[Dataset entries]
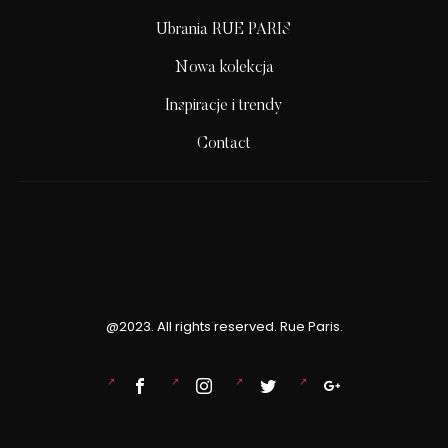
Ubrania RUE PARIS
Nowa kolekcja
Inspiracje i trendy
Contact
@2023. All rights reserved. Rue Paris.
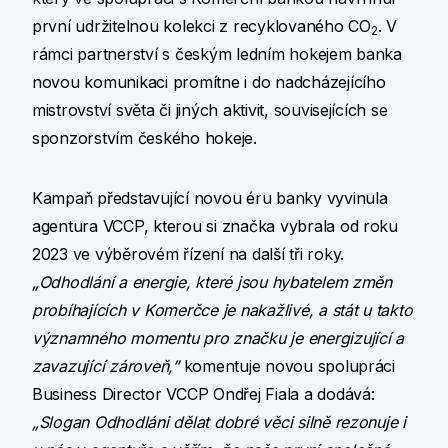
první udržitelnou kolekci z recyklovaného CO
. V
2
rámci partnerství s českým ledním hokejem banka
novou komunikaci promítne i do nadcházejícího
mistrovství světa či jiných aktivit, souvisejících se
sponzorstvím českého hokeje.
Kampaň představující novou éru banky vyvinula
agentura VCCP, kterou si značka vybrala od roku
2023 ve výběrovém řízení na další tři roky.
„Odhodlání a energie, které jsou hybatelem změn
probíhajících v Komerčce je nakažlivé, a stát u takto
významného momentu pro značku je energizující a
zavazující zároveň,”
komentuje novou spolupráci
Business Director VCCP Ondřej Fiala a dodává:
„Slogan Odhodláni dělat dobré věci silně rezonuje i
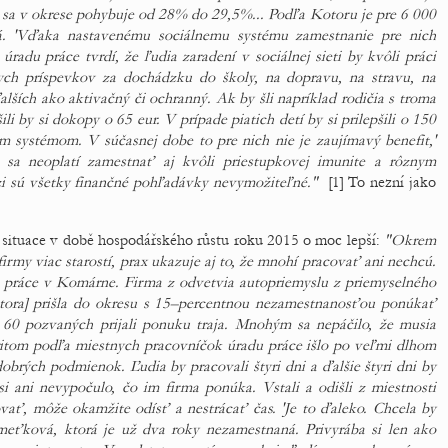
sa v okrese pohybuje od 28% do 29,5%... Podľa Kotoru je pre 6 000
á. 'Vďaka nastavenému sociálnemu systému zamestnanie pre nich
radu práce tvrdí, že ľudia zaradení v sociálnej sieti by kvôli práci
nych príspevkov za dochádzku do školy, na dopravu, na stravu, na
ších ako aktivačný či ochranný. Ak by šli napríklad rodičia s troma
i by si dokopy o 65 eur. V prípade piatich detí by si prilepšili o 150
ym systémom. V súčasnej dobe to pre nich nie je zaujímavý benefit,'
sa neoplatí zamestnať aj kvôli priestupkovej imunite a rôznym
 sú všetky finančné pohľadávky nevymožiteľné."
[1] To nezní jako
a situace v době hospodářského růstu roku 2015 o moc lepší:
"Okrem
rmy viac starostí, prax ukazuje aj to, že mnohí pracovať ani nechcú.
 práce v Komárne. Firma z odvetvia autopriemyslu z priemyselného
utora] prišla do okresu s 15–percentnou nezamestnanosťou ponúkať
0 pozvaných prijali ponuku traja. Mnohým sa nepáčilo, že musia
ritom podľa miestnych pracovníčok úradu práce išlo po veľmi dlhom
obrých podmienok. Ľudia by pracovali štyri dni a ďalšie štyri dni by
i ani nevypočulo, čo im firma ponúka. Vstali a odišli z miestnosti
ať, môže okamžite odísť a nestrácať čas. 'Je to ďaleko. Chcela by
meťková, ktorá je už dva roky nezamestnaná. Privyrába si len ako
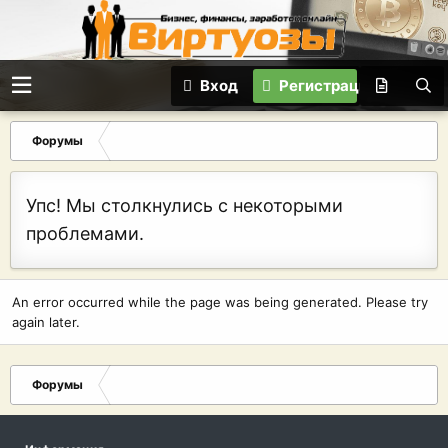
Вход
Регистрация
Форумы
Упс! Мы столкнулись с некоторыми
проблемами.
An error occurred while the page was being generated. Please try
again later.
Форумы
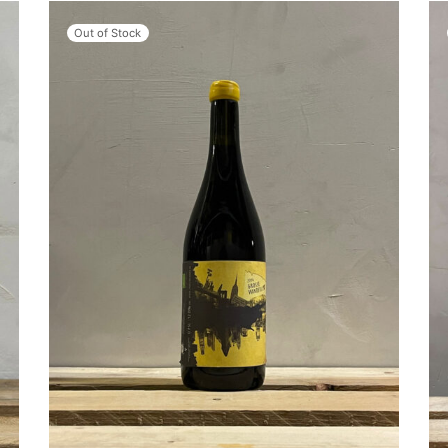
Out of Stock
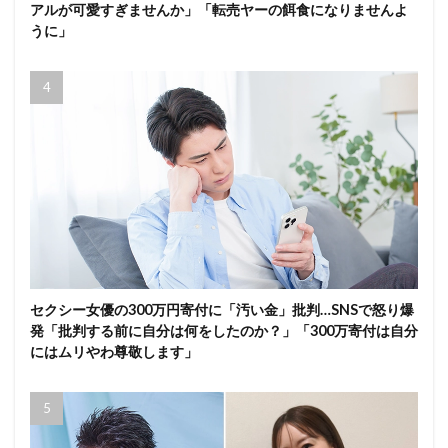
アルが可愛すぎませんか」「転売ヤーの餌食になりませんよ
うに」
セクシー女優の300万円寄付に「汚い金」批判…SNSで怒り爆
発「批判する前に自分は何をしたのか？」「300万寄付は自分
にはムリやわ尊敬します」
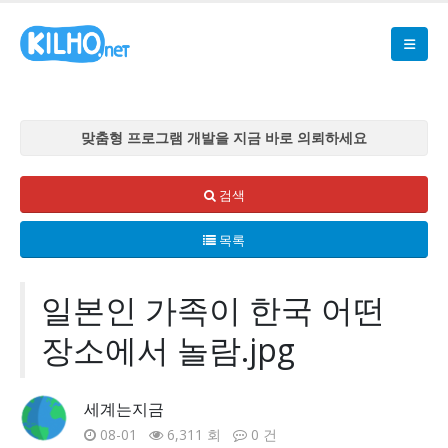
맞춤형 프로그램 개발을 지금 바로 의뢰하세요
맞춤형 프로그램 개발을 지금 바로 의뢰하세요
맞춤형 프로그램 개발을 지금 바로 의뢰하세요
검색
맞춤형 프로그램 개발을 지금 바로 의뢰하세요
목록
맞춤형 프로그램 개발을 지금 바로 의뢰하세요
일본인 가족이 한국 어떤
장소에서 놀람.jpg
세계는지금
08-01
6,311 회
0 건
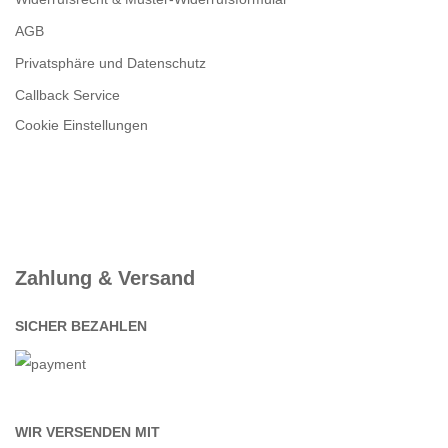
AGB
Privatsphäre und Datenschutz
Callback Service
Cookie Einstellungen
Zahlung & Versand
SICHER BEZAHLEN
WIR VERSENDEN MIT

Problem statement - Print from the line containing "silně rezonuje i" through the line containing "nych príspevkov za" in the data above, exactly as the lines stand, and omit every picture.

Exercise result -
„Slogan Odhodláni dělat dobré věci silně rezonuje i
sa v okrese pohybuje od 28% do 29,5%... Podľa Kotoru je pre 6 000
á. 'Vďaka nastavenému sociálnemu systému zamestnanie pre nich
radu práce tvrdí, že ľudia zaradení v sociálnej sieti by kvôli práci
nych príspevkov za dochádzku do školy, na dopravu, na stravu, na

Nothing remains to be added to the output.